Corriere della sera 31 luglio 2001
Dopo gli incidenti di Genova si interrogano le mille anime dei movimenti legati alla Chiesa che criticano le tesi degli otto Grandi

Cattolici no-global, nessun pentimento: la violenza però va sempre isolata

ROMA - La riflessione è sofferta. Dopo la violenza che ha attraversato l’anti-G8 i cattolici si interrogano, dai movimenti che il 7 luglio hanno manifestato con il cardinale Dionigi Tettamanzi a favore di un «corretto governo» della globalizzazione fino ai vescovi. Uno di loro, il cardinale Silvano Piovanelli, aveva usato la parola «vergogna», di tutti e anche dei cristiani, per il ragazzo morto e per le centinaia di feriti. E ora che, sempre sul Corriere , Angelo Pianebanco parla dell’offensiva di una parte della Chiesa cattolica «contro l’Occidente» la riflessione si allarga. A portare avanti l’esame di coscienza è per primo il vicedirettore di Civiltà Cattolica , l’autorevole rivista dei gesuiti. Commenta Michele Simone: «La Chiesa ha sempre avuto sull’argomento una posizione equilibrata, sostenendo che la globalizzazione andava governata. La stragrande maggioranza dei cattolici durante le manifestazioni era a Boccadasse a pregare e anche coloro che hanno sfilato certamente lo hanno fatto ripudiando la violenza. Il cardinale Tettamanzi non ha fatto altro che condannare certi eccessi della globalizzazione. Ma sono le cose che sta ripetendo da tempo anche Giovanni Paolo II. Che sicuramente non è antioccidentale, altrimenti non si sarebbe preso i complimenti da George Bush per avere sconfitto il comunismo».
Il Papa. Sì, perché tutti i cattolici no-global, che poi corrispondono alla maggioranza di movimenti e associazioni, ricordano all’unisono che è Giovanni Paolo II il loro riferimento, citando in particolare l’Angelus pronunciato l’8 luglio: «I Grandi ascoltino il grido dei poveri». Conferma il presidente delle Acli Luigi Bobba: «È a lui che ci ispiriamo. Basta pensare che gli stessi Grandi che danno un miliardo di dollari per la lotta all’Aids ne stanziano ben 930 per lo scudo stellare». Ma poi fa anche un po’ di autocritica: «Noi non siamo mai stati fiancheggiatori di chi si scontrava con le forze dell’ordine, ma oggi, di fronte a tutto quello che è successo, dobbiamo riconoscere che al Genoa Social Forum andava rimproverato di non avere chiarito bene che il limite invalicabile per il movimento era la violenza, anche quella del linguaggio. Comunque c’è da dire che lasciar cavalcare solo da Rifondazione Comunista la domanda emergente dal mondo giovanile sarebbe un grave errore».

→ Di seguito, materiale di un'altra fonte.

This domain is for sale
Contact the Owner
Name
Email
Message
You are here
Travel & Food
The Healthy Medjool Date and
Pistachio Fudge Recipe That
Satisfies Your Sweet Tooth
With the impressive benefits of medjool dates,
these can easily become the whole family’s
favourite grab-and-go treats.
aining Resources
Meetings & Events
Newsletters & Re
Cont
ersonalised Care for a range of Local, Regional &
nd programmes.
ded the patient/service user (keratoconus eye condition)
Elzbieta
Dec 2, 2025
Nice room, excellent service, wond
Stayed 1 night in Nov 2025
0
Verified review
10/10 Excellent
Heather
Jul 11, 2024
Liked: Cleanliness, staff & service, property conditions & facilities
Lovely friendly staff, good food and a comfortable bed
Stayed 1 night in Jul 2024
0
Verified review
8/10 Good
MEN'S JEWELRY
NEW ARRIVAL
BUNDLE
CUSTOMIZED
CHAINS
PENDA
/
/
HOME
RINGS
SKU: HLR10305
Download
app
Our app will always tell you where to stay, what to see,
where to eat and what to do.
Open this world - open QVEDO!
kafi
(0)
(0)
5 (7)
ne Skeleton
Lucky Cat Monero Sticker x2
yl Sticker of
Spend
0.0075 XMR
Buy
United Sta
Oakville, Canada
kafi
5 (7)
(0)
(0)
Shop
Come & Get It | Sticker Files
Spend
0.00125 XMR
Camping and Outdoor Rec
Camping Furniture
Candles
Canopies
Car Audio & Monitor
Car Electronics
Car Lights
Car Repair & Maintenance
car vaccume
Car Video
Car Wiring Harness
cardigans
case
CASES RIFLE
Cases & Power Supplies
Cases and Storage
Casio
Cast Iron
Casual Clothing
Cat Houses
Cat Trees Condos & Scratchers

Ma dopo le associazioni e i missionari che hanno aderito al no-global cattolico alla vigilia del G8, ora si fa sentire anche monsignor Giuseppe Casale, vescovo emerito di Foggia, intervenuto in passato più volte sulle questioni sociali: «Se la globalizzazione non viene orientata verso principi di solidarietà rischia di essere dominata dai potentati finanziari. E noi non possiamo tacere. Ma non si può stare zitti nemmeno di fronte a eventuali violazioni dei diritti umani». Tanto che monsignor Casale ha firmato un manifesto insieme ad altri due vescovi, Luigi Bettazzi e Antonio Riboldi, per chiedere, insieme a Pax Christi e a una parte dell’associazionismo milanese, che il governo porti avanti «un’indagine a tutto campo» sul comportamento delle forze dell’ordine. Ma, in ogni caso, aggiunge con riflessione sofferta monsignor Casale: «Tutto ciò non dovrà servire per creare una logica di contrapposizione». Proprio quella logica che il cardinale Piovanelli ha visto riapparire con forza durante le giornate violente del G8 e che, a suo giudizio, dovrebbe spingere i cattolici a fare un esame di coscienza «per non essere riusciti a isolare i violenti».
Ma per don Gianni Baget Bozzo e i cattolici in lotta contro il popolo di Seattle il discorso è più semplice: «Che ormai la Chiesa sia contro l’Occidente è un fatto lampante. Una contestazione dietro la quale vedo anche il Papa. Alla fine il prodotto è questo: non si sta più con lo Stato, ma con la rivoluzione e i movimenti di liberazione. Forse è per accattivarsi le simpatie del Terzo Mondo pensando che ormai sta lì la maggioranza dei cattolici. E ci si sbaglia».